「はい荷物出してください~」って一切言われなかったぞ… 驚愕の「駆け込み乗車すらできちゃうLCC」何でそんなにユルいの?
保安検査をスキップ!? まさしく「空飛ぶ電車」なLCC
ANAホールディングス傘下の格安航空会社(LCC)、ピーチ・アビエーションは「空飛ぶ電車」というコンセプトを掲げています。それでも電車と大きく異なるのが、空港の保安検査を通過しなければならない点です。 【え、これが空港!?】見た目まんま「駅」な空港ターミナルです(写真) 保安検査は、ハイジャックやテロなどを未然に防ぐために必須の手続きですが、それがあるためにどうしても電車のように「飛び乗る」ことはできません。ANA(全日本空輸)やJAL(日本航空)など多くの航空会社は、国内線利用者の保安検査場の通過締め切り時刻を出発20分前と定めています。それまでに保安検査を終えないと予約便に乗れないため、出発時刻が迫る中で検査待ちの長蛇の列ができていた場合には焦燥感が募ります。 ところが、筆者(大塚圭一郎:共同通信社経済部記者)が今年(2024年)9月にカナダを訪れた際、保安検査をスキップしてまさしく「電車」同然で手軽に航空機に乗ることができました。 この航空会社はカナダ西部ユーコン準州の地域航空会社、エア・ノース(AIR NORTH)です。
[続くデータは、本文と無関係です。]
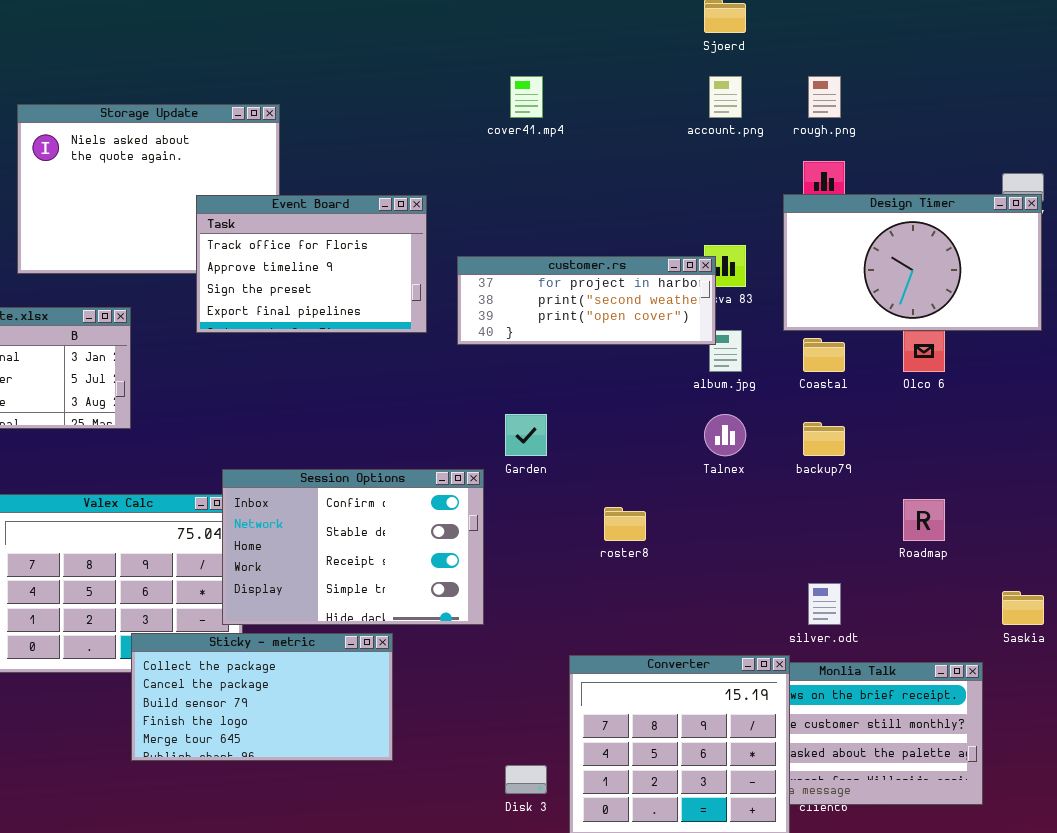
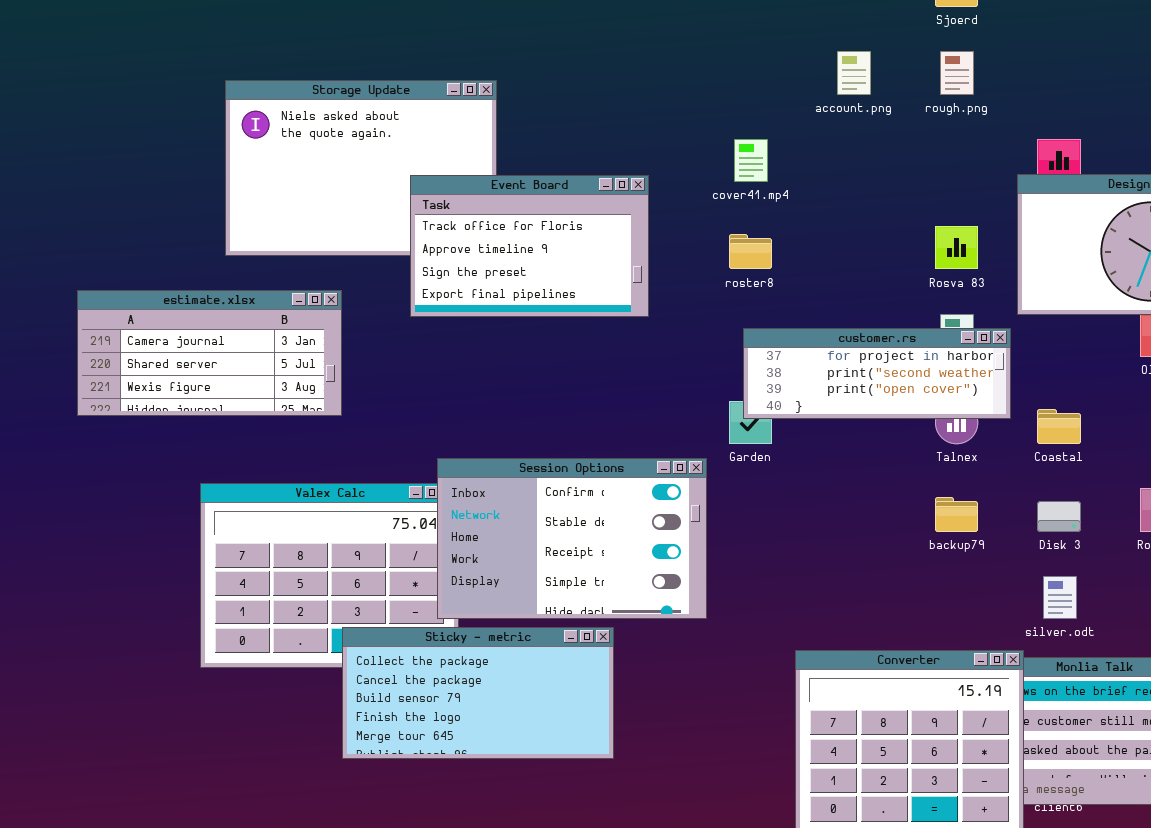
cover41.mp4: [510,76,543,118] -> [734,139,768,182], moved
account.png: [709,76,742,118] -> [837,51,871,95], moved
rough.png: [808,76,841,118] -> [940,51,974,95], moved
customer.rs: [457,256,716,345] -> [743,328,1011,419], moved
Coastal: [803,338,845,372] -> [1037,409,1081,444], moved
backup79: [803,422,845,456] -> [935,497,978,532], moved
roster8: [604,507,646,541] -> [729,234,772,269], moved
Disk 3: [505,765,547,794] -> [1037,501,1081,532], moved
カナダ国内に数多くの路線を運航しており、州都ホワイトホース空港を拠点にドーソンなどの州内都市、羽田・成田と結ぶ路線が多く発着する西部バンクーバー、西部カルガリーなどを結んでいます。なお、オーストラリアにも同名企業がありますが、無関係だそうです。 航空機はベストセラージェット機のボーイング737とプロペラ駆動のコミューター機ATR42を保有しており、筆者は後者で運航されているホワイトホース~ドーソン線に乗りました。ドーソンは19世紀終盤にはゴールドラッシュに沸いた都市で、2023年9月に国連教育科学文化機関(ユネスコ)の世界遺産に登録されています。この街のウリは、西部劇に出てきそうな古い木造の建物が連なる街並みや、出現率が高いオーロラです。
到着後の動線を「逆行」保安検査のない理由を尋ねたら
ホワイトホース空港でチェックイン後に地上職員から「通路をまっすぐに進んでください」と案内され、到着客が預け入れ荷物を受け取るカルーセルの脇を抜けます。すると、その先に「エア・ノース271便 ドーソン行き」と画面に表示した6番搭乗口が見えました。 一般的には航空機を降りた利用者が通る動線を“逆行”することで、通常ならば保安検査後でなければ立ち入ることができない危険物等所持制限区域(クリーンエリア)に入ったことになります。 日本では、航空法第131条で「空港等の管理及び運営の状況その他の事情を勘案して国土交通省令で定める者が行う検査を受けた後でなければ、危険物等所持制限区域内に立ち入ってはならない」と定めているため、保安検査を受けずにクリーンエリアへ立ち入ることはできません。 この点についてエア・ノースの広報担当者、マリア・コスタラスさんに尋ねると「空港の保安検査は、カナダ運輸省の管轄下にあるカナダ航空輸送安全公団(CATSA)が担当しています」とし、検査がないのはCATSAの判断であって「航空会社の影響力は及びません」と説明されました。 CATSAは原則として「カナダの空港の全ての旅客は保安検査を通過しなければならない」と定めていますが、例外として一部の小さな空港では実施していません。理由は公表していませんが、ユーコン準州の旅行業界関係者は「目が行き届きやすい利用者の少ない路線では安全が脅かされるリスクが小さいため、保安検査を省略しているのではないか」との見方を示しました。